Tuesday 14 September 2010

Bankers agree reforms, who will pay?‏

Banks will have to significantly increase their capital reserves under rules endorsed on Sunday by the world's major central banks, which are trying to prevent another financial collapse without impeding the fragile economic recovery. The new banking rules are designed to strengthen bank finances and rein in excessive risk-taking, but some banks have protested that they may dampen the recovery by forcing them to reduce the money they lend that the economy relies upon.

Forcing banks to keep more capital on hand will restrict the amount of loans they can make and as the banks provide 97% of the world economy's money supply rules that are intended to boost confidence that the banking system won't repeat past mistakes, will also restrict economic development. This is the contradiction of allowing private profit making institutions to provide our money supply.

Over the weekend, the head of the European Banking Federation (EBF) warned that Basel III could put jobs at risk. "EBF members are very concerned about the effect that [new regulations] may have on banks' lending," said Alessandro Profumo, chief executive of Italy's UniCredit bank, in a letter to European Central Bank President Trichet. http://www.guardian.co.uk/business/2010/sep/12/banking-basel-capital-requirements-raised

The federation, which represents more than 5,000 banks, said its analysis of proposed new Basel III banking standards shows that it would limit banks' credit growth and profits, hurt the economy and prevent the creation of up to 5 million jobs in the eurozone.
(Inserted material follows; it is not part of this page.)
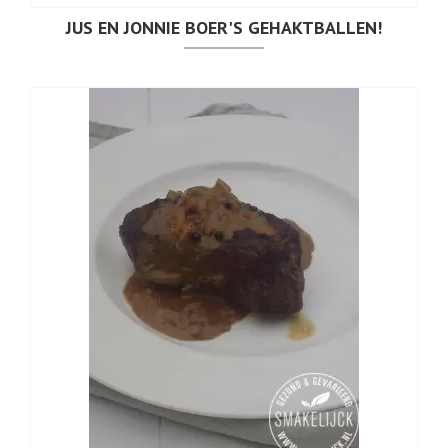
JUS EN JONNIE BOER'S GEHAKTBALLEN!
Under current rules, banks must hold back at least 4 percent of their balance sheet to cover their risks. This mandatory reserve – known as tier 1 capital – would rise to 4.5 percent by 2013 under the new rules and reach 6 percent in 2019. In addition, banks would be required to keep an emergency reserve known as a "conservation buffer" of 2.5 percent. In total, the amount of reserves each bank is expected to have by the end of the decade will be 8.5 percent of its balance sheet.

However many of our economic woes stem from off balance sheet trading in collatorised debt obligations and derivatives, so simply requiring the banks to hold more capital and cash will not deal with these risks.

Already one bank has cited the new rules as a reason to tap the market for billions of euros in new capital. Germany's biggest bank, Deutsche Bank AG, announced plans to raise at least 9.8 billion euro ($12.4 billion) in a capital increase. The have planned issue of 308.6 million new common shares, most of which will be purchased by investors such as our pension funds.

So there we have it then the penalty banks will have to pay for economic destruction is a requirement to hold more capital and reserves. The cycle comes full circle when they come back to our pension funds for more money to buy their shares, then the giant global machine of debt will start up once again to prepare for the next economic crisis and continue humanities debt enslavement.